We can also construct aperture-coupled traveling-wave plasmonic ring resonators by using directional aperture couplers in which the back-scattered waves are suppressed. Such a coupler may be realized with two or more identical apertures separated by a length of λ/4. All-pass and four-port add-drop plasmonic ring devices can then be constructed by coupling a metallic ring to one or two MIM waveguides via these multiple-aperture couplers. In Fig. 3(a) we show the theoretical responses of an all-pass and an add-drop plasmonic ring resonator using two-hole directional couplers. The ring radius was 500nm and the waveguides were assumed to have a propagation length of L_p=50µm. To simplify the analysis we have also neglected dispersion in the theoretical model. It is seen that these devices have spectral characteristics that are much like those of conventional dielectric microring resonators. To verify the theoretical responses, we again performed 2D-FDTD simulation of an all-pass plasmonic ring resonator with a 500nm radius coupled to a bus waveguide via a directional coupler consisting of two apertures separated by a distance of 220nm, or approximately λ/4 at the 1.51µm wavelength. The aperture and waveguide dimensions of the device as well as the material parameters were the same as for the device in Fig. 2(b). The transmission and reflection spectral responses of the all-pass plasmonic ring obtained from the simulation are plotted in Fig. 3(b). From the plot it is evident that the reflected signal is suppressed below -11dB at the 1.5µm resonance and the transmitted spectrum has the characteristic dip of a lossy all-pass ring resonator. Due to the extremely dispersive nature of the plasmonic waveguides and the narrow-band nature of the two-hole coupler, suppression of the back-scattered wave could be achieved only around the 1.5µm resonance. However, this is not a concern since the resonator has a very wide FSR so that the adjacent unsuppressed reflection peaks occur 300–400nm away. We also note that better suppression of the back-scattered wave can be achieved by adding more apertures to the coupler. Due to their similar spectral responses as conventional traveling-wave microring resonators, plasmonic ring resonators with directional aperture couplers can be used as basic building blocks to construct more advanced signal processing plasmonic circuits such as filters, multiplexers, switches and delay elements.

 

Fig. 3. (a) Theoretical spectral responses of an all-pass and an add-drop plasmonic ring resonator using two-hole directional aperture couplers. (b) 2D-FDTD simulation results of the spectral responses of a 500nm-radius all-pass plasmonic ring resonator.

Download Full Size | PDF

4. Conclusion

Aperture-coupled MIM plasmonic ring resonators were proposed as ultracompact metallic optical resonators which combine the advantages of sub-diffraction modal confinement of MIM waveguides with the low loss, high quality factors of conventional microring resonators.
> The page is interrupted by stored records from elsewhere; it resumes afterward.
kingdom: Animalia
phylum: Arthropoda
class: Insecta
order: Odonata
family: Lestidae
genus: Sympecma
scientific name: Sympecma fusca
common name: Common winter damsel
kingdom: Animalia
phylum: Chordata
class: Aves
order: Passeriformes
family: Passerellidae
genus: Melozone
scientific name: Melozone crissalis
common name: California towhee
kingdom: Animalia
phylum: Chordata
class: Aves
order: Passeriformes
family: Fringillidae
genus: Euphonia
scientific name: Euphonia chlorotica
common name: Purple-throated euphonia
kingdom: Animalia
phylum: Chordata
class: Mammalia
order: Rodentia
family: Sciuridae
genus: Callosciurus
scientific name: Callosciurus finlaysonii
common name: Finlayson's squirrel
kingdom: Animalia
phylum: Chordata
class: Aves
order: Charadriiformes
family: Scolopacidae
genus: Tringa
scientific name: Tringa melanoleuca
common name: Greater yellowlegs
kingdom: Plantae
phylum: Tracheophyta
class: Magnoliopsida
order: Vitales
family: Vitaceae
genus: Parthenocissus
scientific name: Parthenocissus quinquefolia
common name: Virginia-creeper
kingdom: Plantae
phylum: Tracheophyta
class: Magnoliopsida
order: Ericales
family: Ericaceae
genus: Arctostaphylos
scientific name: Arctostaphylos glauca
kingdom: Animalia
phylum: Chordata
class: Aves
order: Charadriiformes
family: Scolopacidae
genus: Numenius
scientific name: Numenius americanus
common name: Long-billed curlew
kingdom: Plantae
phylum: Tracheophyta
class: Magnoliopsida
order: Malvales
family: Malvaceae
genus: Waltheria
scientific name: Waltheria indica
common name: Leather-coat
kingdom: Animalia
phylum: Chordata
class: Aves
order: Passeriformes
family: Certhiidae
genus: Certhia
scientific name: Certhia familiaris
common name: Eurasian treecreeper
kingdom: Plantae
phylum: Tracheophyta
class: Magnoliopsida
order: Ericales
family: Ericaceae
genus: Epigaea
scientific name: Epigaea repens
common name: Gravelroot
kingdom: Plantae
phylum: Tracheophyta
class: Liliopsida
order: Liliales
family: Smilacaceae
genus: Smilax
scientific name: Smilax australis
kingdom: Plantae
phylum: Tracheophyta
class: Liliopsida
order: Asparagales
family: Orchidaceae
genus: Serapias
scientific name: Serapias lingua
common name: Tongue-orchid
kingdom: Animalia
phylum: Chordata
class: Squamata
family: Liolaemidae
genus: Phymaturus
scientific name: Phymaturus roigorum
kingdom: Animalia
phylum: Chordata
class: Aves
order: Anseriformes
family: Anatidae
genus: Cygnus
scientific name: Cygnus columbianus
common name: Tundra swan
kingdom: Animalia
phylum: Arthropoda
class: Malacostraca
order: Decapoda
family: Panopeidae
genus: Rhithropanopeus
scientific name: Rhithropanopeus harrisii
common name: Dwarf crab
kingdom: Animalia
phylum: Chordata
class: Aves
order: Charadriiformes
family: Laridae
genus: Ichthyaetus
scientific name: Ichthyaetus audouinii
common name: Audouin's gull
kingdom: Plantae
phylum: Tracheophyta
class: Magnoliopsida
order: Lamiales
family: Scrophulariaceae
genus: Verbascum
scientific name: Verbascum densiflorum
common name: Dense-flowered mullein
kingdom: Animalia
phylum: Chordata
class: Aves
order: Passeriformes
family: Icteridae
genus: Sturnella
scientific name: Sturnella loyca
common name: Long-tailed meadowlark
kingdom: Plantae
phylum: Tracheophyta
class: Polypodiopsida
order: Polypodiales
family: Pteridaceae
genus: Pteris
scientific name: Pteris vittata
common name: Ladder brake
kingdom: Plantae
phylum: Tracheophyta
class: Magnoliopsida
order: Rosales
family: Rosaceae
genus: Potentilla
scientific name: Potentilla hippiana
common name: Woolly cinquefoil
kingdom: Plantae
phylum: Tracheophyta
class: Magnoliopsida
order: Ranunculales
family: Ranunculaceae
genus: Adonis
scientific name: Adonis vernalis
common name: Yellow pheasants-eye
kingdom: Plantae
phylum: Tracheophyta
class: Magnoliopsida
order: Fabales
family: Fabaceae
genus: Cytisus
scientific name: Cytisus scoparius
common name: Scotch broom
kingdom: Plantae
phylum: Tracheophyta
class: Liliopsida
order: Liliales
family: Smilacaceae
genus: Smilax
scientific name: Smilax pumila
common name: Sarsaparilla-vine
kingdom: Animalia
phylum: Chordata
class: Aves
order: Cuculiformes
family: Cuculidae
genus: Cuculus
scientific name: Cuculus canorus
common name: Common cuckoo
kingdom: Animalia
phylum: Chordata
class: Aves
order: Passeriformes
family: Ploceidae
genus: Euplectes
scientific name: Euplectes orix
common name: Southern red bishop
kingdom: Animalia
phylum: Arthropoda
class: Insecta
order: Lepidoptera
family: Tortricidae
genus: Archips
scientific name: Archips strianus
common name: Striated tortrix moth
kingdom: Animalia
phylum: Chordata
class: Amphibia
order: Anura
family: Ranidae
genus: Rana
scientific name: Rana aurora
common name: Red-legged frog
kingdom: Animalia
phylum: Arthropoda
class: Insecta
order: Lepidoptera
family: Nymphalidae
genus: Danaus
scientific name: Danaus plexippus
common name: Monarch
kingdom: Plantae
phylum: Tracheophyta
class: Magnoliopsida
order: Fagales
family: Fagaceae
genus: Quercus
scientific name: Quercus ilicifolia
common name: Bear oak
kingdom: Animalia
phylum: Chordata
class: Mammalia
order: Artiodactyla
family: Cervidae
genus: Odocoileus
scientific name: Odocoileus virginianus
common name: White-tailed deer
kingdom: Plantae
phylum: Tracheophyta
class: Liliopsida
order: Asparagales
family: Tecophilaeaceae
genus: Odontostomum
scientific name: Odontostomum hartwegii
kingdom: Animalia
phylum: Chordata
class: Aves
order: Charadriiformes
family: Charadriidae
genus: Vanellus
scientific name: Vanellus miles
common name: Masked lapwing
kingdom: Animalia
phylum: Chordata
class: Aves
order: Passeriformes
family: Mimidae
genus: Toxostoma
A theoretical model of the aperture coupler was presented based on the scattering matrix which allows simple expressions for the responses of the plasmonic ring to be derived. The device responses obtained theoretically were also verified by rigorous FDTD simulations. The proposed aperture-coupling scheme potentially has less stringent fabrication requirements than devices based on evanescent coupling, and can be used to achieve efficient coupling in plasmonic ring resonators as well as other important MIM plasmonic structures such as power combiners, splitters, and interferometers. We expect that these aperture-coupled MIM devices to have broad applications as basic building blocks for constructing ultracompact plasmonic circuits with more advanced functionalities.